厚生労働省の外局には、社会保険庁が置かれています。全国には社会保険事務所が、265カ所に、そして地方支分部局として各都道府県単位に、地方社会保険事務局が47カ所に置かれています。
この社会保険庁という行政機関の役割としては、健康保険・年金保険・労働者災害保険・失業保険・介護保険等の社会保険料の徴収や、給付などを行っています。また健康保険事業・船員保険事業・厚生年金保険事業・国民年金事業の、各事業の運営実施等も行っています。
これらの事業に1つの国民年金に関しては、様々所から社会保険庁の「破綻の危機」を指摘されていて、政府・与党での改正が検討されてきました。また昨年11月には、80項目の改革メニューを掲げた「緊急対応プログラム」を策定すると共に、今日まで国民サービスの向上・無駄の排除・個人情報保護の徹底・保険料収納率の向上等の為の新たな取り組みを進めてきました。
しかし今年5月に、年金記録問題がマスコミにクローズアップされました。そしてその問題は、現在行っている基礎年金番号制度の導入以来、以前の年金手帳番号を基礎年金番号に統合する作業が進行中ですが、基礎年金番号に未統合の記録が5千万件あったり、オンラインシステム上の記録が正確に入力のないものがあったり、保険料を納めた旨の本人の申し立てがあるにも関わらず、保険料納付の記録が台帳等に記録がないものがある等の問題です。

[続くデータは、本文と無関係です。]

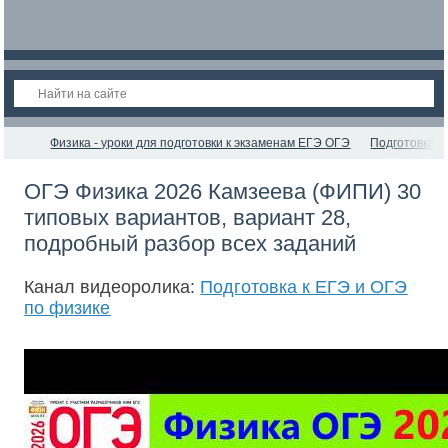
Физика - уроки для подготовки к экзаменам ЕГЭ ОГЭ
Подготовка к
ОГЭ Физика 2026 Камзеева (ФИПИ) 30
типовых вариантов, вариант 28,
подробный разбор всех заданий
Канал видеоролика:
Подготовка к ЕГЭ и ОГЭ
по физике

このようなの問題の対応として政府は、コンピュータ記録と台帳との突合せを計画的に行う、年金相談の体制を充実すること、年金記録漏れがあった場合の対応などの政策を立て、早急に進められています。いずれは、安全・迅速に年金記録を確認できる、新たな年金記録管理システムの構築を、平成23年度を目処に計画しています。
しかしいずれにしても、国民から集めた大切な国民年金ですので、迅速な対応が要求されます。

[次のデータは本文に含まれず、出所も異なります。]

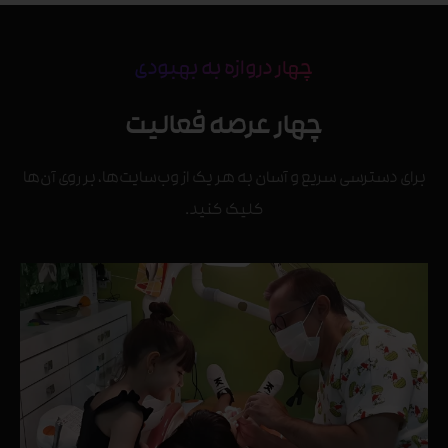
چهار دروازه به بهبودی
چهار عرصه فعالیت
برای دسترسی سریع و آسان به هر یک از وب‌سایت‌ها، بر روی آن‌ها
کلیک کنید.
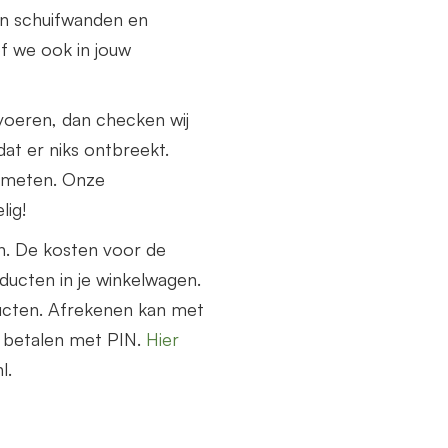
n schuifwanden en
f we ook in jouw
voeren, dan checken wij
at er niks ontbreekt.
nmeten. Onze
lig!
n. De kosten voor de
ucten in je winkelwagen.
ucten. Afrekenen kan met
e betalen met PIN.
Hier
l.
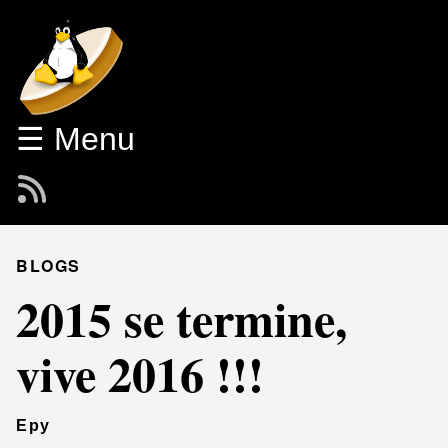
☰ Menu
BLOGS
2015 se termine,
vive 2016 !!!
Epy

2004年には年金法が改正されました。そのため悪質な保険料滞納者への督促状の送付を再開しました。そして国民年金の納付率のアップが期待されていましたが、あまりうまくはいかなかったようです。また年金未納問題がクローズアップされたことから年金制度自体への関心が高まってきました。これはつまり、国民年金の財政的な見通しや徴収方法などにも関心が集まってきたということです。

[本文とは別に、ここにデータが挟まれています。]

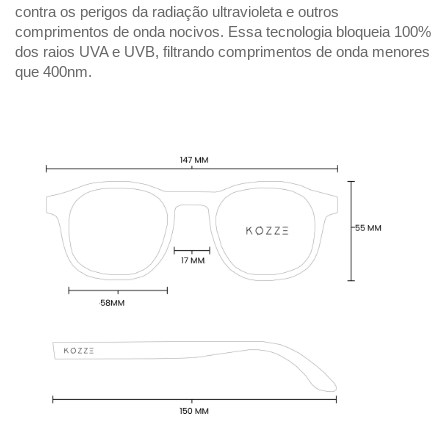
contra os perigos da radiação ultravioleta e outros 
comprimentos de onda nocivos. Essa tecnologia bloqueia 100% 
dos raios UVA e UVB, filtrando comprimentos de onda menores 
que 400nm. 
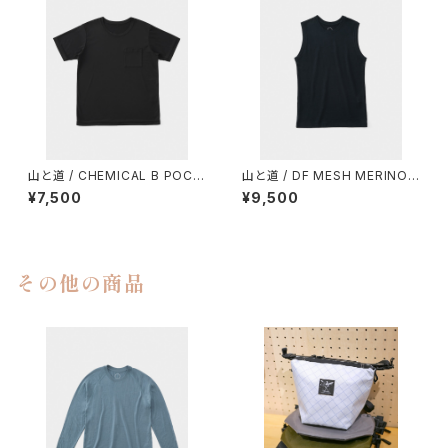
山と道 / CHEMICAL B POCK
山と道 / DF MESH MERINO
ET T-SHIRT（UNISEX）
SLEEVELESS（MEN）
¥7,500
¥9,500
その他の商品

そのことによって年金制度の様々な問題点が露呈されてきました。年金制度自体への信頼が揺らいでしまい国民年金の納付率は思ったようには上がっていないようです。そして2006年度の国民年金の実質納付率をみてみると、前年度と比べてみて1.1ポイント低下しており49.0%でした。納税義務者の半数以上が未納者ということになります。
今後はさらに進む少子高齢化社会ですが、年金の納付率を上げることは社会全体の目標となっています。国民年金の保険料は、決して軽い負担ではありませよね。しかし、老後の生活を想像してみたときに年金があるとないとでは大違いなのです。これはなるべく率先して納めたいところだといえるでしょう。